Tabel 2.6. Klasifikasi Kadar HBA1C

Hasil
Kadar HBA1C
Normal                                          Kurang dari 5,7%
Prediabetes                                             5,7 – 6,4 %
Diabetes                                    Sama atau lebih dari 6,5%
Sumber : American Diabetes Association (2014)

b.      Faktor – faktor yang mempengaruhi kadar glukosa darah
Menurut Suyono (2009) faktor – faktor yang mempengaruhi kadar glukosa darah adalah :

1)      Umur
Semakin tua umur seseorang maka resiko peningkatan kadar glukosa darah dan gangguan toleransi glukosa akan semakin tinggi. Hal ini disebabkan karena melemahnya semua fungsi organ tubuh termasuk sel pankreas yang bertugas menghasilkan insulin. Sel pankreas bisa mengalami degradasi yang  menyebabkan hormon insulin yang dihasilkan terlalu sedikit, sehingga kadar gula darah menjadi tinggi.
2)      Indeks Massa Tubuh
Indeks Massa Tubuh yang berlebihan dan obesitas menggambarkan gaya hidup yang tidak sehat. Salah satu penyebab yang sering ditemukan adalah karena makan berlebih. Pola hidup yang seperti ini dapat memperberat kerja organ tubuh termasuk kerja sel pankreas yang memproduksi hormon insulin dalam jumlah yang banyak karena banyaknya bahan makanan yang dikonsumsi.
3)      Diet dan Susunan Makanan
Jenis diet dan komposisi makanan juga mempengaruhi kadar gula darah. Diet dengan pola menu seimbang lebih dianjurkan untuk menjaga kondisi kesehatan tubuh dan dapat menghindarkan dari beberapa jenis penyakit – penyakit khususnya penyakit degeneratif. Konsumsi makanan dalam jumlah yang tidak berlebihan dan teratur dapat mencegah pelonjakan kadar glukosa darah secara tepat. Jumlah total kalori seseorang dikategorikan baik adalah berkisar antara 80 % - 100 % dari total kalori yang dianjurkan. Cara menentukan jumlah kalori yang dibutuhkan seseorang adalah dengan menggunakan rumus Harris Beneict yang mempertimbangkan jenis kelamin, BB, TB, umur, dan faktor aktifitas.
4)      Jenis Makanan
Pemilihan jenis makanan sangat berperan dalam mengendalikan kadar gula darah.
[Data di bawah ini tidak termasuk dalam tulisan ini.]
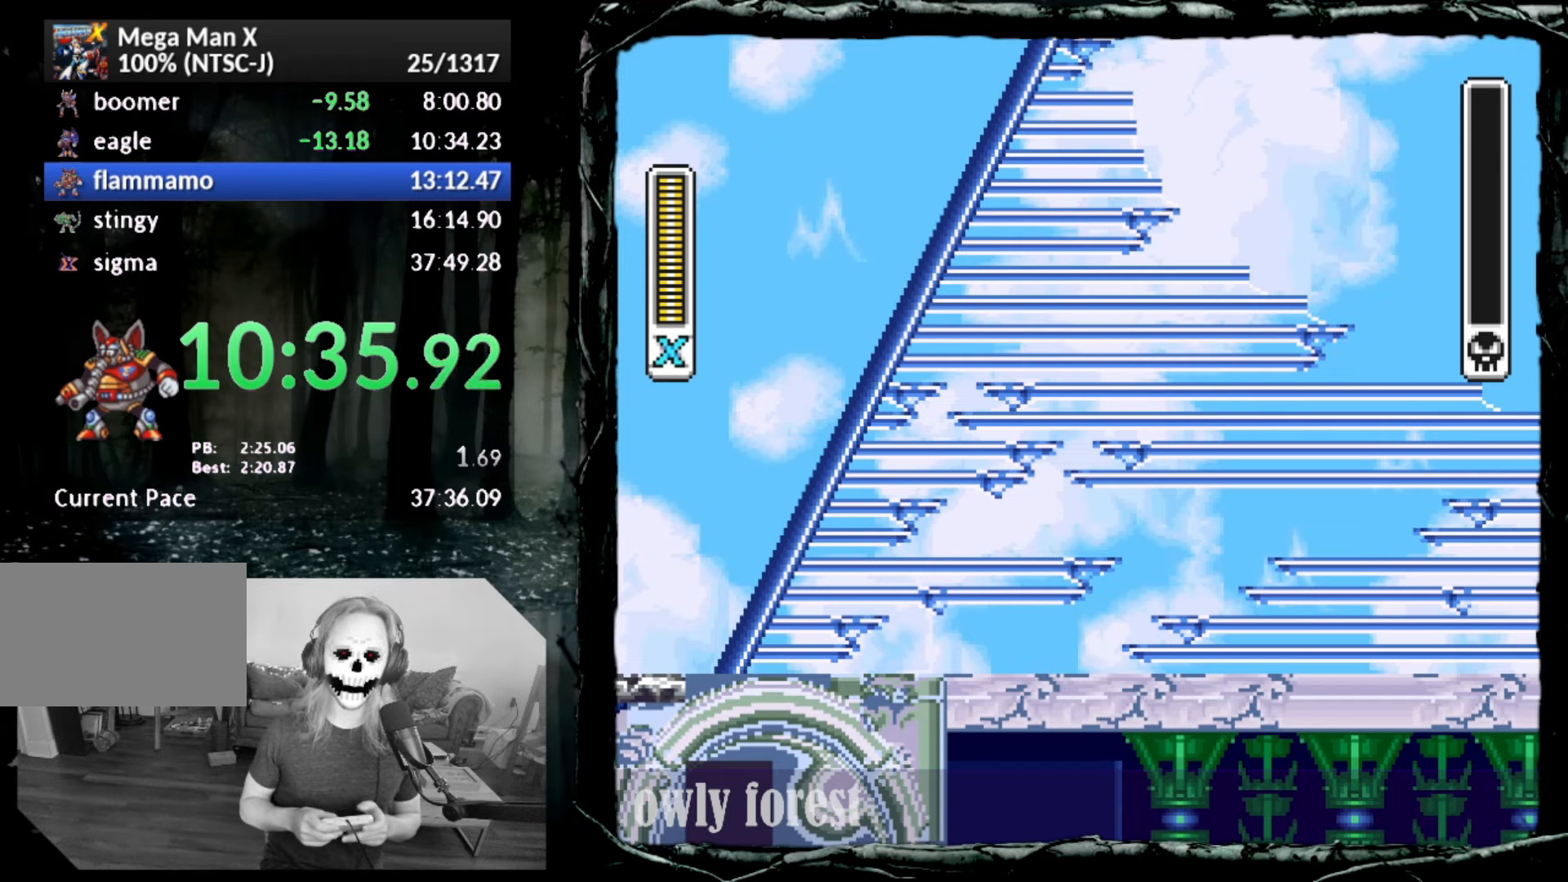
{"buttons": ["START"], "button_events": []}
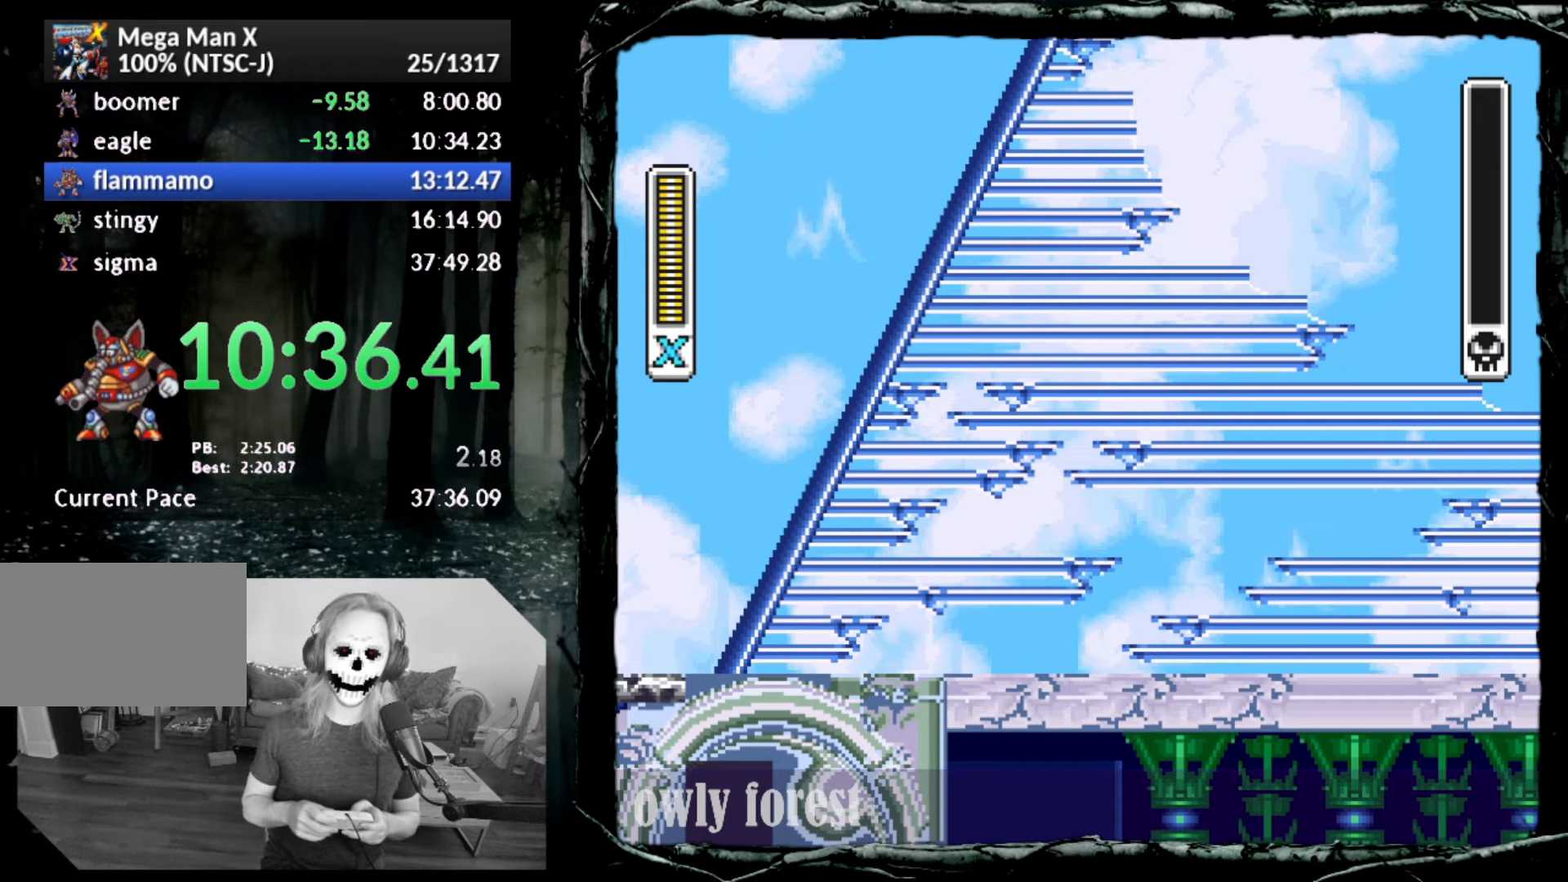
{"buttons": ["START"], "button_events": []}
Makanan yang tinggi serat dan pemilihan jenis karbohidrat kompleks yang mempunyai indeks glikemik yang rendah dapat mengendalikan kadar gula darah dengan cara yang lebih aman dan sehat. Jenis makanan dengan indeks glikemik yang tinggi dapat mempercepat kenaikan kadar gula darah dan jika dikonsumsi dalam jangka panjang dapat mempercepat munculnya Gangguan Toleransi Glukosa (GTG). Apabila individu mengkonsumsi makanan indeks glikemik tinggi dalam jangka panjang, kebutuhan insulin tentunya akan bertambah banyak, terjadi hiperinsulinemia yang akhirnya muncul gangguan toleransi glukosa. (Pemayun, 2007)
5)      Jenis Kelamin
Kadar glukosa darah menurut jenis kelamin sangat bervariasi. Kadar glukosa darah perempuan lebih tinggi dibandingkan dengan laki – laki di Amerika. Hal ini berarti risiko gangguan toleransi glukosa pada wanita Amerika lebih tinggi dibandingkan laki – laki. Sama halnya dengan Amerika, wanita di Indonesia mempunyai risiko gangguan toleransi glukosa lebih tinggi dibandingkan dengan laki – laki, hal ini disebakan karena tingkat aktifitas fisik wanita Indonesia lebih rendah dibandingkan dengan laki – laki, serta pada wanita diketahui komposisi lemak tubuh lebih tinggi dibandingkan dengan laki – laki. Komposisi lemak yang tinggi menyebabkan wanita akan cenderung lebih mudah gemuk dan hal ini berkaitan dengan risiko GTG. (Pemayun, 2007)
6)      Aktifitas Fisik
Aktifitas fisik secara teratur menambah sensitifitas insulin dan menambah toleransi glukosa. Penelitian prospektif memperlihatkan bahwa aktifitas fisik berhubungan dengan berkurangnya risiko terhadap gangguan toleransi glukosa terutama pada kelompok berisoko tinggi yaitu wanita usia > 40 tahun dengan BB berlebih. Aktifitas fisik mempunyai efek menguntungkan pada lemak tubuh, distribusi lemak tubuh, dan kontrol glukosa darah sehingga dapat mencegah terjadinya Gangguan Toleransi Glukosa (GTG). Olah raga dapat mencegah peningkatan kadar gula darah disebabkan karena bertambahnya sensitivitas insulin yang dapat dicapai dengan pengurangan Indeks Massa Tubuh melalui bertambahnya aktifitas fisik. (Pemayun, 2007)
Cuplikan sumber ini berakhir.